[Text-based hardware design files]
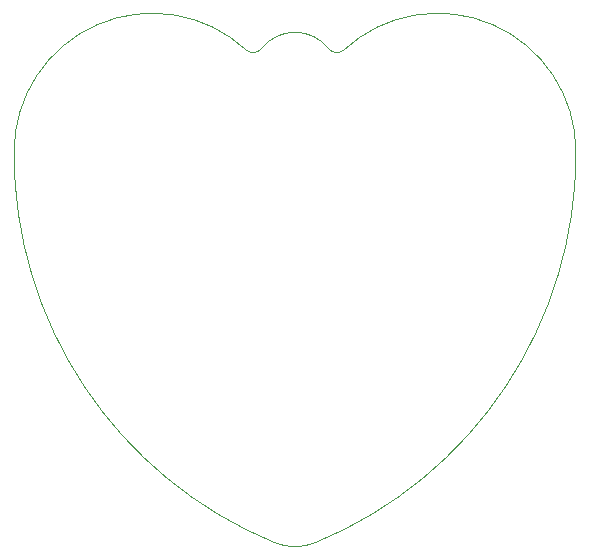
<source format=gbr>
%TF.GenerationSoftware,KiCad,Pcbnew,(5.1.9)-1*%
%TF.CreationDate,2021-12-28T16:52:40+01:00*%
%TF.ProjectId,heart,68656172-742e-46b6-9963-61645f706362,rev?*%
%TF.SameCoordinates,Original*%
%TF.FileFunction,Profile,NP*%
%FSLAX46Y46*%
G04 Gerber Fmt 4.6, Leading zero omitted, Abs format (unit mm)*
G04 Created by KiCad (PCBNEW (5.1.9)-1) date 2021-12-28 16:52:40*
%MOMM*%
%LPD*%
G01*
G04 APERTURE LIST*
%TA.AperFunction,Profile*%
%ADD10C,0.010000*%
%TD*%
G04 APERTURE END LIST*
D10*
X54153781Y-59131305D02*
G75*
G02*
X52835056Y-59024194I-609961J661776D01*
G01*
X47164944Y-59024194D02*
G75*
G02*
X52835056Y-59024194I2835056J-2218661D01*
G01*
X47164943Y-59024194D02*
G75*
G02*
X45846218Y-59131305I-708764J554665D01*
G01*
X26216718Y-67734388D02*
G75*
G02*
X45846218Y-59131305I11700000J0D01*
G01*
X48293316Y-100864006D02*
G75*
G02*
X26216718Y-67734388I13488956J32909047D01*
G01*
X51706682Y-100864007D02*
G75*
G02*
X48293316Y-100864006I-1706682J4163801D01*
G01*
X73783281Y-67734388D02*
G75*
G02*
X51706683Y-100864006I-35565554J-220571D01*
G01*
X54153781Y-59131305D02*
G75*
G02*
X73783281Y-67734388I7929500J-8603083D01*
G01*
M02*

</source>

**WHAT YOU NEED TO DO:** Search the data above for the string "KiCad". Report every line where it is found.

**OUTPUT:**
%TF.GenerationSoftware,KiCad,Pcbnew,(5.1.9)-1*%
G04 Created by KiCad (PCBNEW (5.1.9)-1) date 2021-12-28 16:52:40*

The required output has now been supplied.